One of the prints sold by Swann was “Winter”:
Wengenroth received many honors and awards. He was elected to the National Academy of Design in 1938. This was a prestigious honor and confirmation of his artistic talents from his peers. To become a member, new nominees had to be voted in by a majority of existing members. James Swann applied for membership in 1957. Here is the letter Wengenroth sent to Swann after his vote:
Sure hope you make the Academy. I had the pleasure of sending in my ballot a few days ago with a great big check in the yes column after your name.
Thank you for your note. The show is going very well – better than I would have hoped for.
Was amused at the page from the catalogue you sent. I have seen my name spelled many strange ways but this certainly shows the most originality! Too bad I was not more attentive in school during penmanship class.
Cordially, Stow W.”
(Author’s note: I agree with W.. He should have worked a little harder on his penmanship in school.)
Swann was also supported by such notables as Gene Kloss, Robert von Neumann, Reynold Weidenaar, James Havens and Luigi Lucioni. Unfortunately, he was not elected to the Academy.

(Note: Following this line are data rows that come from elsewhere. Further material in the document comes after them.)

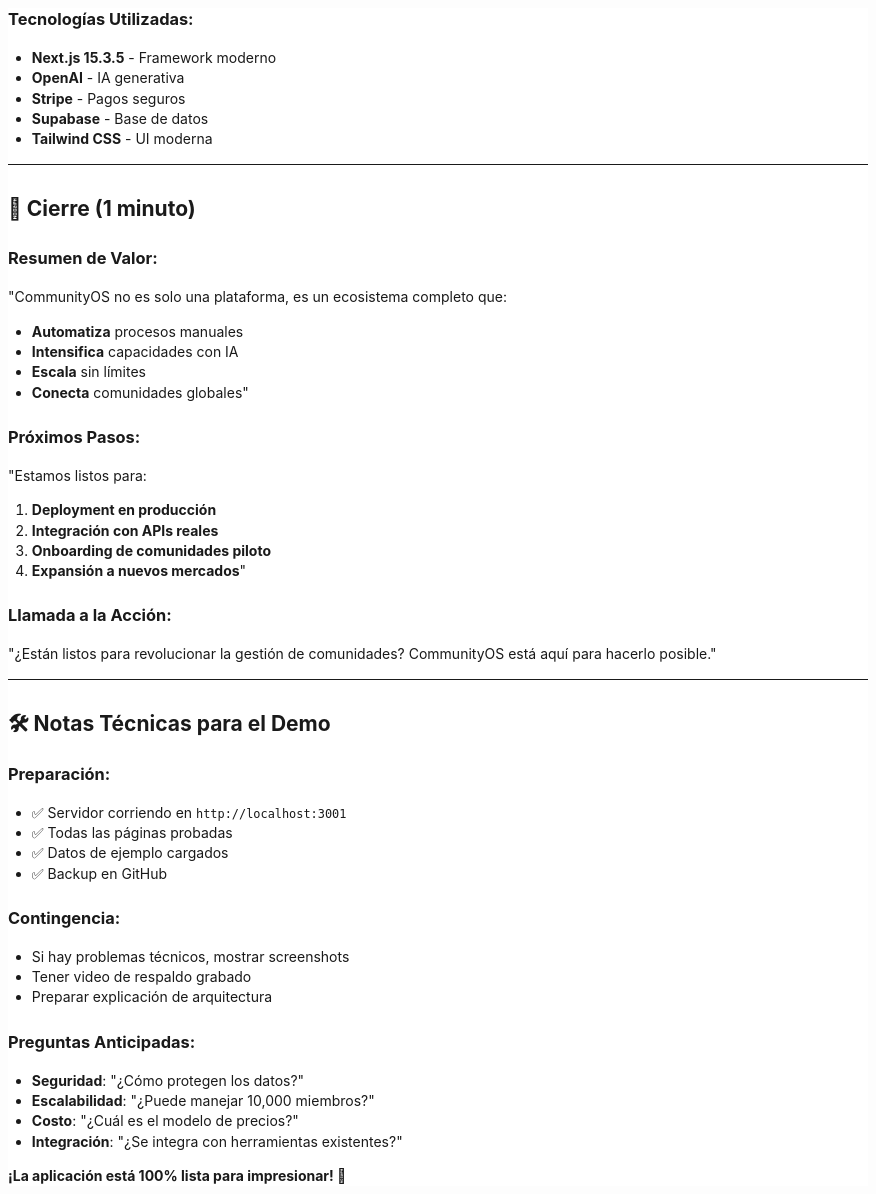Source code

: ### **Tecnologías Utilizadas:**
- **Next.js 15.3.5** - Framework moderno
- **OpenAI** - IA generativa
- **Stripe** - Pagos seguros
- **Supabase** - Base de datos
- **Tailwind CSS** - UI moderna

---

## 🎉 **Cierre (1 minuto)**

### **Resumen de Valor:**
"CommunityOS no es solo una plataforma, es un ecosistema completo que:
- **Automatiza** procesos manuales
- **Intensifica** capacidades con IA
- **Escala** sin límites
- **Conecta** comunidades globales"

### **Próximos Pasos:**
"Estamos listos para:
1. **Deployment en producción**
2. **Integración con APIs reales**
3. **Onboarding de comunidades piloto**
4. **Expansión a nuevos mercados**"

### **Llamada a la Acción:**
"¿Están listos para revolucionar la gestión de comunidades? CommunityOS está aquí para hacerlo posible."

---

## 🛠️ **Notas Técnicas para el Demo**

### **Preparación:**
- ✅ Servidor corriendo en `http://localhost:3001`
- ✅ Todas las páginas probadas
- ✅ Datos de ejemplo cargados
- ✅ Backup en GitHub

### **Contingencia:**
- Si hay problemas técnicos, mostrar screenshots
- Tener video de respaldo grabado
- Preparar explicación de arquitectura

### **Preguntas Anticipadas:**
- **Seguridad**: "¿Cómo protegen los datos?"
- **Escalabilidad**: "¿Puede manejar 10,000 miembros?"
- **Costo**: "¿Cuál es el modelo de precios?"
- **Integración**: "¿Se integra con herramientas existentes?"

**¡La aplicación está 100% lista para impresionar! 🚀**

Wengenroth continued to produce very fine etchings well past normal “retirement age.” Two of my favorites are Flat Rock Cove that he created when he was 65 and Old North Church when he was 70.
Throughout his career Wengenroth produced 369 different lithographs and many more drybrush drawings. After his first wife passed away in 1970, he took up watercolor. He had not worked in watercolor since the 1920’s and produced a remarkable but small body of watercolors. Most were not signed by the artist.
He died on January 22, 1978 in Gloucester, Massachusetts.